EKUI: o baralho de cartas que se multiplica e cria emprego
EKUI são 26 cartas, cada uma com uma letra do alfabeto, que reúnem quatro formas de comunicação. O projeto de inovação social é pioneiro a nível mundial.
“A ideia surgiu em 2003, mas só chegou ao mercado em 2015”, conta Celmira Macedo. A professora de educação especial usou o seu trabalho com Francisco, um menino que não sabia ler nem escrever — e que progressivamente se tornava uma criança frustrada e conflituosa por não conseguir aprender –, para lançar um produto inovador a nível mundial que conjuga quatro formas de comunicação diferentes.
Francisco não é caso único, garante Celmira Macedo: que em Portugal há cerca de 500 mil analfabetos (dados da Pordata de 2011) e quase metade da população portadora de deficiências (47%) é analfabeta e 35% não consegue comunicar com os outros, o que é “potenciador dos casos de bulling“, explica.
Em vez de se resignar à situação, a professora deitou mãos à obra. Primeiro fundou a Leque, uma associação sem fins lucrativos em Alfândega da Fé, e mais tarde decidiu criar uma linha de material lúdico e didático, a primeira em Portugal. “A Ekui tem como objetivo alfabetizar e reabilitar pessoas com e sem necessidades especiais”, explica.
EKUI é o acrónimo de Equidade, Knowledge (conhecimento), Universalidade e Inclusão. No fundo trata-se de uma espécie de jogo. São 26 cartas, cada uma com uma letra do alfabeto, que reúnem quatro formas de comunicação: a grafia comum, braille visual e braille tátil, alfabeto da língua gestual portuguesa e alfabeto fonético internacional.

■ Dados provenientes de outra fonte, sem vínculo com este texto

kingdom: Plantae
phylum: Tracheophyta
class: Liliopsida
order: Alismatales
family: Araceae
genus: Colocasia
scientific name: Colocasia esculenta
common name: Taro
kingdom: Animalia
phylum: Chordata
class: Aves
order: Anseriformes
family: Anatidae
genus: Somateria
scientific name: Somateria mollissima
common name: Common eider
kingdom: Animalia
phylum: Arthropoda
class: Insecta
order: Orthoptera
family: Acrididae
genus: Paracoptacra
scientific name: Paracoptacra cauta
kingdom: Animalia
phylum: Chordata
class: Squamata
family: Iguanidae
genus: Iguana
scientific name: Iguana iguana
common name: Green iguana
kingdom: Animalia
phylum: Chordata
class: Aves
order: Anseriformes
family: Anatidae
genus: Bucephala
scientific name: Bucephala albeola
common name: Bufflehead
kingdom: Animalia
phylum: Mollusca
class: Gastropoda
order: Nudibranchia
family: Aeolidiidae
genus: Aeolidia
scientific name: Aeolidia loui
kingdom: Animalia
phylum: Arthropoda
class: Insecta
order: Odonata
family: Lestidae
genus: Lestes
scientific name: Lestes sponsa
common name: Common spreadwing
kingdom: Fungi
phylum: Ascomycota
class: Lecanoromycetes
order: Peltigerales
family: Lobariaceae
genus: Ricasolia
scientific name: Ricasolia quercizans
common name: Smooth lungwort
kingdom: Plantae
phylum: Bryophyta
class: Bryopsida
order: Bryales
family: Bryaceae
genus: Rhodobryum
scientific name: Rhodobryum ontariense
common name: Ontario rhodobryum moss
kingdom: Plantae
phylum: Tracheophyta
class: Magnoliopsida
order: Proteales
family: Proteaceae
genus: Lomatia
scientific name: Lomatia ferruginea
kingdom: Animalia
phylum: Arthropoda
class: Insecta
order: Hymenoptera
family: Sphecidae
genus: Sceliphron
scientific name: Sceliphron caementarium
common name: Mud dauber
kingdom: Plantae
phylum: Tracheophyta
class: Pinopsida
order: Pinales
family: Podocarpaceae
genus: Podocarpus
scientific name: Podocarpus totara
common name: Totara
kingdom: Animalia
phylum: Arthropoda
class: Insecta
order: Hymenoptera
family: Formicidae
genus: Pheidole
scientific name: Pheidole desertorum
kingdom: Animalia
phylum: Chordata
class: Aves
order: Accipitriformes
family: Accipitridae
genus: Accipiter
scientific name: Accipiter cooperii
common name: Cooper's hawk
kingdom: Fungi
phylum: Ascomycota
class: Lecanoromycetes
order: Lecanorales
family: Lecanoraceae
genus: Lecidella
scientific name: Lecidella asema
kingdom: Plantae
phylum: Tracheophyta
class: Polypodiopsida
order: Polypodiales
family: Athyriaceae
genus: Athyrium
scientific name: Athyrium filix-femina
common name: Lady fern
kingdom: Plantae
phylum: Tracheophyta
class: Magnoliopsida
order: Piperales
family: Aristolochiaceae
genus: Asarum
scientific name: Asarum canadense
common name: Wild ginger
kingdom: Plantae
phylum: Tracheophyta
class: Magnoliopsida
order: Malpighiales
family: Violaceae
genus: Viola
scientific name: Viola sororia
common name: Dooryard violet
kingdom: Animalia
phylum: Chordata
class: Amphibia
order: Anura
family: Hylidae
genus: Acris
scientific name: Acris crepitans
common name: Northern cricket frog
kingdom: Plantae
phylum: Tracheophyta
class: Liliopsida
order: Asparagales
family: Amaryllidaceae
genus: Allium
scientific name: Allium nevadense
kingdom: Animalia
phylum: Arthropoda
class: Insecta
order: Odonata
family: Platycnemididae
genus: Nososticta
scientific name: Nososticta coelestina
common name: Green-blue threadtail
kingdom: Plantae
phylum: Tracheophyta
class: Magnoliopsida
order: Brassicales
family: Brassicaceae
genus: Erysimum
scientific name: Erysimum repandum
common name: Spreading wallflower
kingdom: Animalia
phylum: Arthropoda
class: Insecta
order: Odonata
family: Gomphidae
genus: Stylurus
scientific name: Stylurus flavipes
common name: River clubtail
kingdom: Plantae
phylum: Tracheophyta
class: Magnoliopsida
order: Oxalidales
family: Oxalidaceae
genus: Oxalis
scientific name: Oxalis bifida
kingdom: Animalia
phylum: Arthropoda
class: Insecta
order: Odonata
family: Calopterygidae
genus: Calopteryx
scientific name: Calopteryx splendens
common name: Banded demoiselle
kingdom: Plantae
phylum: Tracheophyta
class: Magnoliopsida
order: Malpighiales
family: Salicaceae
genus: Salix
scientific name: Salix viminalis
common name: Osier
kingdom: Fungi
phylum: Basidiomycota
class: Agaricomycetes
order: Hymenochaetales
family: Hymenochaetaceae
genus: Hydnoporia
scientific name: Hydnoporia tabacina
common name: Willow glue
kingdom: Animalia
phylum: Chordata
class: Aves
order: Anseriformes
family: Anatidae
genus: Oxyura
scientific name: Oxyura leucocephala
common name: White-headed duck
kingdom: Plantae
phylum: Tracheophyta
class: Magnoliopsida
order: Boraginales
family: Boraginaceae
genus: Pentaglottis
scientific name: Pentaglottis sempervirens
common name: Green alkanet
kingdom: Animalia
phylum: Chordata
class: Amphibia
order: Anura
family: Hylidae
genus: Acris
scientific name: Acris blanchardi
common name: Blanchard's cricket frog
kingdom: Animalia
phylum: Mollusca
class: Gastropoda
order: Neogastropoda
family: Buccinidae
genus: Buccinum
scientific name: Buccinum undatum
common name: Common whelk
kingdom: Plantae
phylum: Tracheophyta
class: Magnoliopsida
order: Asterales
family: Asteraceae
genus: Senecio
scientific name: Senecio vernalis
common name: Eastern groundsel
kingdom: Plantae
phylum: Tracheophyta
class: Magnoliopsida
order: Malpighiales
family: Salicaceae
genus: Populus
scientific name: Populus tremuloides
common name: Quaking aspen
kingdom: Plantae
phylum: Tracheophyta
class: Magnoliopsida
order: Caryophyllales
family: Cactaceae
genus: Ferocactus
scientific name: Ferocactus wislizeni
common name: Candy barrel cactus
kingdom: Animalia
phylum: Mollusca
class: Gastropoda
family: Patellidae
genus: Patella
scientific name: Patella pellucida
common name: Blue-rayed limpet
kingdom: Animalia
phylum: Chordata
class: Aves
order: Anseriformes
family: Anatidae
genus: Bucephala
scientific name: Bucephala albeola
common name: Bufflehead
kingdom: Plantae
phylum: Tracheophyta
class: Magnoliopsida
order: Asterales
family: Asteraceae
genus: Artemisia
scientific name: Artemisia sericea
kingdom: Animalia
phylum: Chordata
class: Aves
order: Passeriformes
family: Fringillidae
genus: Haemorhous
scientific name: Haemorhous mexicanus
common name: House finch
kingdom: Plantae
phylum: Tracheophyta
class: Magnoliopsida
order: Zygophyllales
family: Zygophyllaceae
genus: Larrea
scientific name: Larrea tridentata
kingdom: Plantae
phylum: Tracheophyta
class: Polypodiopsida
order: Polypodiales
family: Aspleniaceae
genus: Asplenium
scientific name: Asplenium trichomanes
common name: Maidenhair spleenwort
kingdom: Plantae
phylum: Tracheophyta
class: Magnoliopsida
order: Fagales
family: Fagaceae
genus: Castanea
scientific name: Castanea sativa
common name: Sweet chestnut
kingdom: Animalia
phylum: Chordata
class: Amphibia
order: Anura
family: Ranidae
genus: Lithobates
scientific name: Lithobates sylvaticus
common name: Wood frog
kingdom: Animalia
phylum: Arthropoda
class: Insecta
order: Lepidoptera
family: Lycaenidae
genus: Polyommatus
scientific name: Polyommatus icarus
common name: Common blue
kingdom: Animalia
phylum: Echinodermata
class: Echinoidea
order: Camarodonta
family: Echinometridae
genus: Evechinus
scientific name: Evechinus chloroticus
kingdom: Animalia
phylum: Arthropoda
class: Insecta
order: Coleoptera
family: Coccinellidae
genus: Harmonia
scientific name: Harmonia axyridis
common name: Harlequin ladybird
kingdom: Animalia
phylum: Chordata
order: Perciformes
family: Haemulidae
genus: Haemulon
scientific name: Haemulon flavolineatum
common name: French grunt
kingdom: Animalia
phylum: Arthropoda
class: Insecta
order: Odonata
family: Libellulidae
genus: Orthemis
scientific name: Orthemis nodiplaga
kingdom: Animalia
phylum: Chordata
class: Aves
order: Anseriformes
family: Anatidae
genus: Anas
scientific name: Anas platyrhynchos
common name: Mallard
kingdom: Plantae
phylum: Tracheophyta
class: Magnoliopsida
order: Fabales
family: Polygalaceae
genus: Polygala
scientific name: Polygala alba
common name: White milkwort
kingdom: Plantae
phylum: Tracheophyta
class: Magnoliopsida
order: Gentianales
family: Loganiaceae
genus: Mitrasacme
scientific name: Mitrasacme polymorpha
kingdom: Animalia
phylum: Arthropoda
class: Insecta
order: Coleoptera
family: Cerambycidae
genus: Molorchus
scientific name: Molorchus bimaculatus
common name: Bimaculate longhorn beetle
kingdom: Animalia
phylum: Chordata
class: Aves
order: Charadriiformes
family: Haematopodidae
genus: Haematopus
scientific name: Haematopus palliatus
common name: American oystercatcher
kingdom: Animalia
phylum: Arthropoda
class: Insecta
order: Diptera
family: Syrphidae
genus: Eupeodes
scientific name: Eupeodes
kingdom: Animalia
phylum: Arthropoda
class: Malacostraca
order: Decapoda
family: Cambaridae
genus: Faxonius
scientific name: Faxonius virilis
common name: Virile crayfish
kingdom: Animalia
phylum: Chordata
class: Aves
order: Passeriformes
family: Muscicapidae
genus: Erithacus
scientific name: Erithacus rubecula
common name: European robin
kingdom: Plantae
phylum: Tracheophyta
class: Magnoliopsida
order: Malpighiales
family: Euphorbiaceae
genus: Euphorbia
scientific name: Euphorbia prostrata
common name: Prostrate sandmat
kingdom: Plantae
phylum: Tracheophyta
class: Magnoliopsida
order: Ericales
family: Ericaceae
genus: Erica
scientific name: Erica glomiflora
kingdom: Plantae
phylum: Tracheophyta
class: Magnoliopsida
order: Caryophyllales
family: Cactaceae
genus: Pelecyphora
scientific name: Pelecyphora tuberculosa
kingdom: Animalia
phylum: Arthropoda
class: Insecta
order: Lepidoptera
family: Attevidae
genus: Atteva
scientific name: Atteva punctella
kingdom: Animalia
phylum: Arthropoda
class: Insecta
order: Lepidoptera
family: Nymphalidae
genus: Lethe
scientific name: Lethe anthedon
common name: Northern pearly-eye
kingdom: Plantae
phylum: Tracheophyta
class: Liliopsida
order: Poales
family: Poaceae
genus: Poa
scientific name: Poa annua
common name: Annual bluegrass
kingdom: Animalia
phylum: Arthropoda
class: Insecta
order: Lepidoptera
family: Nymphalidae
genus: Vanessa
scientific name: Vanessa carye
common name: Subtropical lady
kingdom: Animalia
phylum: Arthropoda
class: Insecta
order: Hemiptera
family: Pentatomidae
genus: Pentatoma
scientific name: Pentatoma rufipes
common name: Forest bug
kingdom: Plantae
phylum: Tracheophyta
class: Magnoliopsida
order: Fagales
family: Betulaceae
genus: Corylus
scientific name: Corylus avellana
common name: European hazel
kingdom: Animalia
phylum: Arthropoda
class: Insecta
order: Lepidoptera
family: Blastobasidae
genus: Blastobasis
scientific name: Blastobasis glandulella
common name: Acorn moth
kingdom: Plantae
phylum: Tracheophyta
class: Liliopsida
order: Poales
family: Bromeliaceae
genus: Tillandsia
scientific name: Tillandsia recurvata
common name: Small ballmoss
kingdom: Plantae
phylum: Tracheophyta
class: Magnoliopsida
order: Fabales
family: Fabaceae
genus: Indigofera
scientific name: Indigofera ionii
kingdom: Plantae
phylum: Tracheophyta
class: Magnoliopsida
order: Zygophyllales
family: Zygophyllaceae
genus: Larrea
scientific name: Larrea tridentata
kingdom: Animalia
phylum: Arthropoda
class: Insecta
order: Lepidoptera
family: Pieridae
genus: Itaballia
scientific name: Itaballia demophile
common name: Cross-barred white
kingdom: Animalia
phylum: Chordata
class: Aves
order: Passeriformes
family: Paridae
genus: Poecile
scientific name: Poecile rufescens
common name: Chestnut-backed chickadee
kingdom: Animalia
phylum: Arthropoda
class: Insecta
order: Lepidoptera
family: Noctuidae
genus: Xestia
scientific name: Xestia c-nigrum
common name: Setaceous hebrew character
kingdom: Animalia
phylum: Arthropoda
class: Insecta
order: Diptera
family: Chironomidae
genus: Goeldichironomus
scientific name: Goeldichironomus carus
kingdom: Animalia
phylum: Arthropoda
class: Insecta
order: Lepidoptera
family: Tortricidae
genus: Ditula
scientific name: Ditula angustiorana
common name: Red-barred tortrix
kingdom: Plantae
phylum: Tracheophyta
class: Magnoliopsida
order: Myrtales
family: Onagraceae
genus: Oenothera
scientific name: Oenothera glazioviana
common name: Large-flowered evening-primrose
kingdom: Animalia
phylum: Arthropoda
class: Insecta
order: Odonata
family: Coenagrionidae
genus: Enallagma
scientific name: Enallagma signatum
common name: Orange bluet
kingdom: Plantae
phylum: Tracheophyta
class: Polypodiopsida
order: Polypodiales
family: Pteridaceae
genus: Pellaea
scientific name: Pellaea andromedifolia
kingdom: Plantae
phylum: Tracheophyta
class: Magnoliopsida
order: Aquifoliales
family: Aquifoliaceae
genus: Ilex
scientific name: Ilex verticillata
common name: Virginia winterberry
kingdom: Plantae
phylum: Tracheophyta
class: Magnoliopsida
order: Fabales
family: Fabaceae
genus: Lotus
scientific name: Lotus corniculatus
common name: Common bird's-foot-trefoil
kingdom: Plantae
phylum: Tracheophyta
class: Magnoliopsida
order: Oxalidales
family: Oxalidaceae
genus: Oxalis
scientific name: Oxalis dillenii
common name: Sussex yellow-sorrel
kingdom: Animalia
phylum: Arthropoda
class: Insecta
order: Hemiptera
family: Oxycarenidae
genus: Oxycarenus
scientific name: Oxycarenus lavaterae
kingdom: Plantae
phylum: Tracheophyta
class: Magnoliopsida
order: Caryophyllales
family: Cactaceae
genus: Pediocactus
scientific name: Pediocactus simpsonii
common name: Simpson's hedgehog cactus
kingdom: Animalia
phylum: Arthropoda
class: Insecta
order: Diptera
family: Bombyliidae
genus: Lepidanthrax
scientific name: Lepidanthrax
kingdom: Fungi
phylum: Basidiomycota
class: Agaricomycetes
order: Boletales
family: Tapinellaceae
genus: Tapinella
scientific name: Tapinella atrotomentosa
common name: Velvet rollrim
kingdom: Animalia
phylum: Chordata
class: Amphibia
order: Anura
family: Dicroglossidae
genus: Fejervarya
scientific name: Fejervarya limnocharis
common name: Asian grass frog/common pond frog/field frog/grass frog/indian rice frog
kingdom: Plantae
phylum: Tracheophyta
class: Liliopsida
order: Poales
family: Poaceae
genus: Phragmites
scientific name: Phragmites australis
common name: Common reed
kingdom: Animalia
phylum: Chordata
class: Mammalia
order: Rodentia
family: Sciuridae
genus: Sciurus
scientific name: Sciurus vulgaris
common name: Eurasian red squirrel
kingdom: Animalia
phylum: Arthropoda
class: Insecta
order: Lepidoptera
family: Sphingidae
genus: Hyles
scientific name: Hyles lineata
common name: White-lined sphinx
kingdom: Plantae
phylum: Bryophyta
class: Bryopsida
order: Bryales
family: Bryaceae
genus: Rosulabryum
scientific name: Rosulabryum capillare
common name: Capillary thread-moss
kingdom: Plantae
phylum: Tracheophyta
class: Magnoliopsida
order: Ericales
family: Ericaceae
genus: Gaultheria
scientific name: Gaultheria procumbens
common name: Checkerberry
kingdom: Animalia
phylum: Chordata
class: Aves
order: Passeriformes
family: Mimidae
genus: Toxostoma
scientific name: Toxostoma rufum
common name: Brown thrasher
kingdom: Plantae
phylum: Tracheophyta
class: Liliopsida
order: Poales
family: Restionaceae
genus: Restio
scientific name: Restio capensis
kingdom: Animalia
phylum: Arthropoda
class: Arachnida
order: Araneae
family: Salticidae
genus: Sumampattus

Este primeiro projeto começou por ser uma metodologia de alfabetização para crianças com deficiência (surdos, cegos, autistas, etc.) e com dificuldades de aprendizagem, como a dislexia. No entanto, rapidamente se mostrou também eficaz na alfabetização e reabilitação de crianças sem deficiências, bem como de adultos, conta Celmira Macedo.
Esta é uma iniciativa de empreendedorismo social que conseguiu financiamento do Programa Operacional Inclusão Social e Emprego (POISE) para passar à fase seguinte, ou seja, criar novas linhas da EKUI para ajudar a aprender, as cores, os animais e a família. O apoio conseguido foi de 99 mil euros, sendo que 30 mil são garantidos pela Fundação Gulbenkian e o restante pelo POISE. “Sem a Gulbenkian não teria sido possível candidatarmo-nos ao POISE”, explicou fonte oficial da Associação.
O projeto está montado de forma a que cada caixa de EKUI vendida financie outras duas: uma para venda e a outra para oferta às escolas ou a uma família desfavorecida. Cada conjunto de cartas é vendido por 14 euros (mais IVA) e tem um custo de produção de cinco euros. Um valor baixo porque as cartas são produzidas nas Caldas da Rainha, mas as embalagens são montadas pela própria associação. Só esta opção permite reduzir os custos em 30%, mas também dar emprego a pessoas portadoras de deficiência.
A EKUI pode ser comprada online, em lojas que a têm à consignação ou vendida diretamente na sequência de ações de formação. Quanto às novas edições ainda não está definido qual será o preço final, já que o produto ainda está em desenvolvimento.
Para Celmira Macedo, a ideia de que os projetos sociais não podem ser rentáveis, gerar dinheiro, é um disparate. “No terceiro setor, dizer que se tem lucro é um tabu”, lamenta. “Com um euro consigo desenvolver competências muito sérias“, sublinha orgulhosa, como por exemplo um aumento em 89% da aprendizagem mais rápida do alfabeto, um aumento de 93% das atitudes inclusivas ou ainda de 67% da reabilitação de pessoas com deficiências.
No terceiro setor, dizer que se tem lucro é um tabu.
A professora de educação especial garante que a EKUI tem “potencial de mercado”, até porque “Moçambique quer traduzir os cartões para português moçambicano e Malta quer traduzir para maltês e inglês”, conta. A metodologia EKUI já chegou a 200 escolas e a mais de 2.500 beneficiários: crianças, jovens e adultos com e sem deficiências. E esta história tem já assegurado um final feliz, porque começou com Francisco e hoje, o Francisco já sabe ler e escrever e trabalha na Associação Leque na montagem das embalagens da EKUI.